When my daughter turned 6 months I prepared her first solid meal. I laid out the Twister mat on the kitchen floor, stripped her down to her nappy and presented her with a bowl of porridge. It doesn’t require too much imagination to visualise what followed. We had a lot of fun, I hosed her down and fed her some milk and she settled down to sleep. I sunk into the sofa. Then I sat up again, with a jolt and a sudden realisation: this wasn’t a diverting one-off activity. I had to do this again. And again, every day, for a really long time.
Nearly two years later I mostly manage to feed my daughter regular meals, which she will sometimes eat. Broccoli is one of her favourite foods and she can almost pronounce ‘quinoa’. She will also go and plant herself on the knee of anyone within a 5-mile radius with a plate of chips. I have the same impulse when I see someone with a bottle of vintage Krug; some things are just instinctive.
But her weekly menu is a dull rotation, involving a lot of pesto and eggs. It’s tough to get inspired sometimes, and I have observed that the more time I spend on meal preparation, the less likely it is that any food will be consumed and the more likely it is that I will have to mop.
We sometimes resort to pulling out an organic food pouch, which is always met with delight. These pouches always make me feel inadequate as a mother though, and I notice that I am not alone in feeling the need to justify their use when in out in public.
‘They are handy when you’re out and about, aren’t they?’ I say in playgrounds, as if I have just discovered them and it’s all a bit foreign compared to our usual fare of homemade soup and freshly baked bread.
‘She seems to quite like them,’ I add, as the toddler inhales the entire thing in one.
Kids’ tastes evolve continually, and keeping up and introducing new things is a challenge. I work with a family food brand, and should be good at this stuff, but some days I can’t see beyond fish fingers. Clearing up the remains of one uneaten meal, whilst struggling to plan the next can be disheartening. But, lately, I’ve begun to focus on the wins rather than the frustrations, and have learnt to roll with what works:
– Sometimes I give tasters directly from the pan before serving it into a bowl. This seems to make the meal more exciting.
– If my daughter ‘helps’ in any way (opening the fridge, a quick stir with a big wooden spoon), she then thinks she’s cooked. My husband shares the same belief. They are then more inclined to appreciate the fruit of their labours.
– Sometimes we eat in front of the TV, whilst I look down disapprovingly on myself and tut.
– I continue to offer veggies with every meal and give myself a gold star when any of them are consumed (actually, we ran out of stars a while ago so I have been using glasses of Pinot Noir instead, which seem to work equally well).
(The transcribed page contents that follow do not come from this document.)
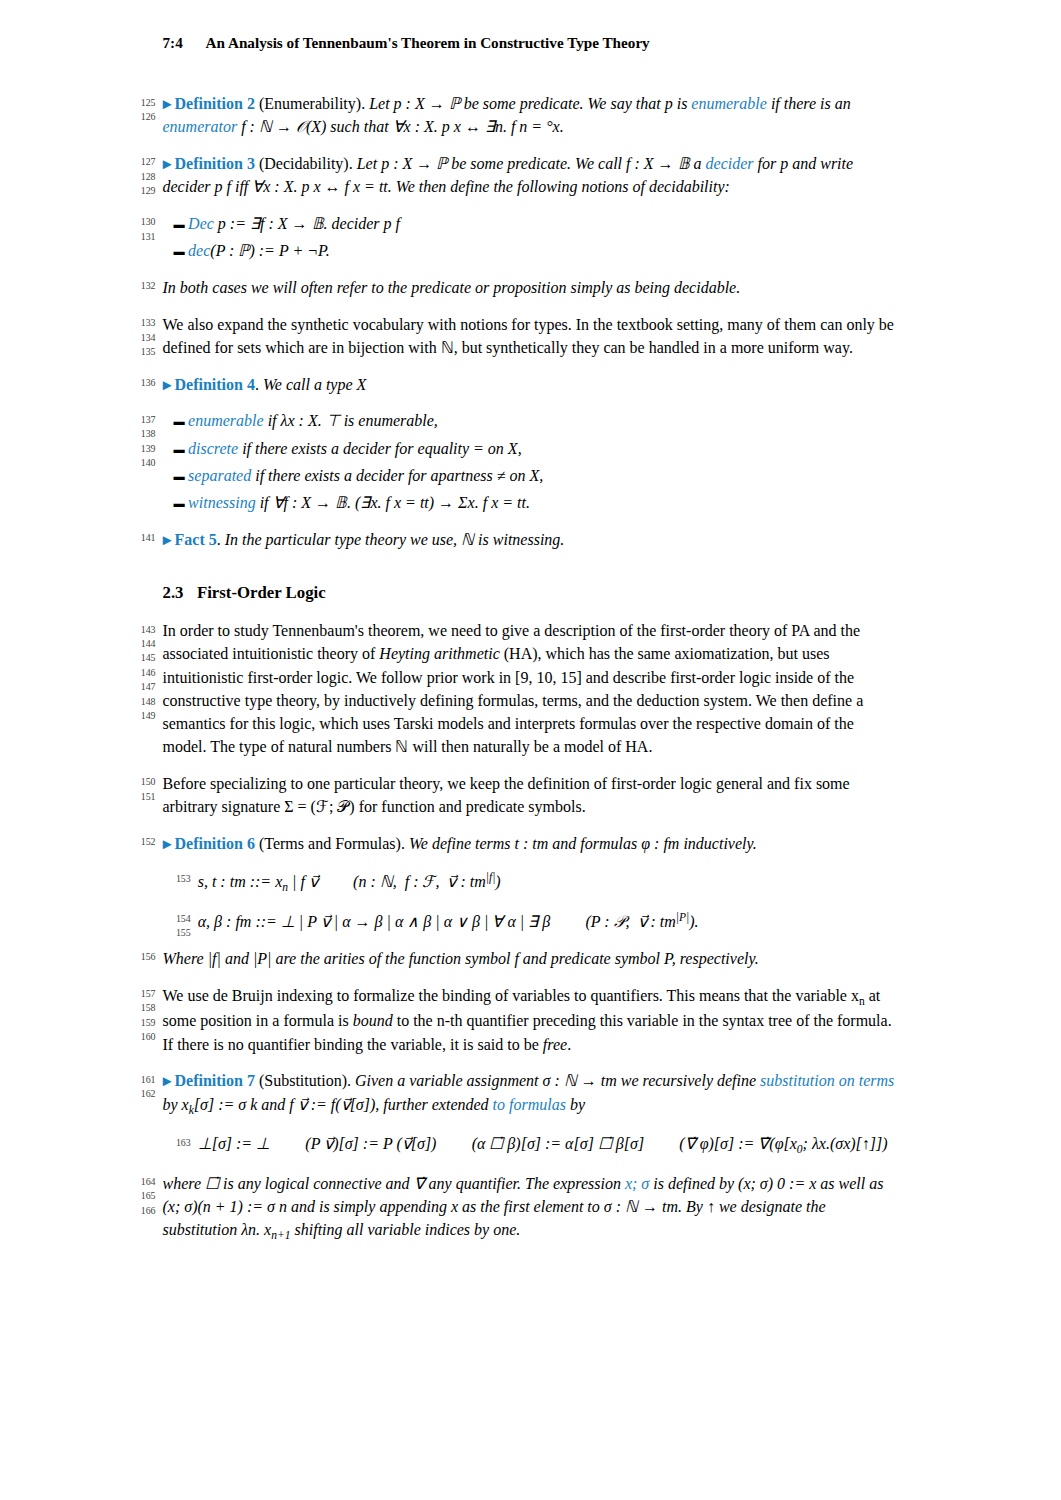7:4 An Analysis of Tennenbaum's Theorem in Constructive Type Theory
125
126 ▸ Definition 2 (Enumerability). Let p : X → ℙ be some predicate. We say that p is enumerable if there is an enumerator f : ℕ → 𝒪(X) such that ∀x : X. p x ↔ ∃n. f n = °x.
127
128
129 ▸ Definition 3 (Decidability). Let p : X → ℙ be some predicate. We call f : X → 𝔹 a decider for p and write decider p f iff ∀x : X. p x ↔ f x = tt. We then define the following notions of decidability:
130
131
Dec p := ∃f : X → 𝔹. decider p f
dec(P : ℙ) := P + ¬P.
132 In both cases we will often refer to the predicate or proposition simply as being decidable.
133
134
135 We also expand the synthetic vocabulary with notions for types. In the textbook setting, many of them can only be defined for sets which are in bijection with ℕ, but synthetically they can be handled in a more uniform way.
136 ▸ Definition 4. We call a type X
137
138
139
140
enumerable if λx : X. ⊤ is enumerable,
discrete if there exists a decider for equality = on X,
separated if there exists a decider for apartness ≠ on X,
witnessing if ∀f : X → 𝔹. (∃x. f x = tt) → Σx. f x = tt.
141 ▸ Fact 5. In the particular type theory we use, ℕ is witnessing.
1422.3 First-Order Logic
143
144
145
146
147
148
149 In order to study Tennenbaum's theorem, we need to give a description of the first-order theory of PA and the associated intuitionistic theory of Heyting arithmetic (HA), which has the same axiomatization, but uses intuitionistic first-order logic. We follow prior work in [9, 10, 15] and describe first-order logic inside of the constructive type theory, by inductively defining formulas, terms, and the deduction system. We then define a semantics for this logic, which uses Tarski models and interprets formulas over the respective domain of the model. The type of natural numbers ℕ will then naturally be a model of HA.
150
151 Before specializing to one particular theory, we keep the definition of first-order logic general and fix some arbitrary signature Σ = (ℱ; 𝒫) for function and predicate symbols.
152 ▸ Definition 6 (Terms and Formulas). We define terms t : tm and formulas φ : fm inductively.
153
s, t : tm ::= xn | f v⃗ (n : ℕ, f : ℱ, v⃗ : tm|f|)
154
155
α, β : fm ::= ⊥ | P v⃗ | α → β | α ∧ β | α ∨ β | ∀ α | ∃ β (P : 𝒫, v⃗ : tm|P|).
156 Where |f| and |P| are the arities of the function symbol f and predicate symbol P, respectively.
157
158
159
160 We use de Bruijn indexing to formalize the binding of variables to quantifiers. This means that the variable xn at some position in a formula is bound to the n-th quantifier preceding this variable in the syntax tree of the formula. If there is no quantifier binding the variable, it is said to be free.
161
162 ▸ Definition 7 (Substitution). Given a variable assignment σ : ℕ → tm we recursively define substitution on terms by xk[σ] := σ k and f v⃗ := f(v⃗[σ]), further extended to formulas by
163
⊥[σ] := ⊥ (P v⃗)[σ] := P (v⃗[σ]) (α ☐̇ β)[σ] := α[σ] ☐̇ β[σ] (∇̇ φ)[σ] := ∇̇(φ[x0; λx.(σx)[↑]])
164
165
166 where ☐̇ is any logical connective and ∇̇ any quantifier. The expression x; σ is defined by (x; σ) 0 := x as well as (x; σ)(n + 1) := σ n and is simply appending x as the first element to σ : ℕ → tm. By ↑ we designate the substitution λn. xn+1 shifting all variable indices by one.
– We share food often. Food always tastes better from someone else’s plate.
– We talk about food. All the time. I involve my daughter as much as possible in food shopping, and chat about what we’re going to cook later.
– I don’t worry if we have a veg-less, chip-fest sort of a day. Most nutritionists agree that it’s better to look at what kids eat across the week, rather than just in a single day. Pass the ketchup.
And, challenges aside, we do manage a little meal time frivolity and the successes are all the sweeter for their rarity. Any nutritionally beneficial intake or successful new flavour introductions are causes for celebration, and I don’t beat myself up if we occasionally all have Weetabix for dinner.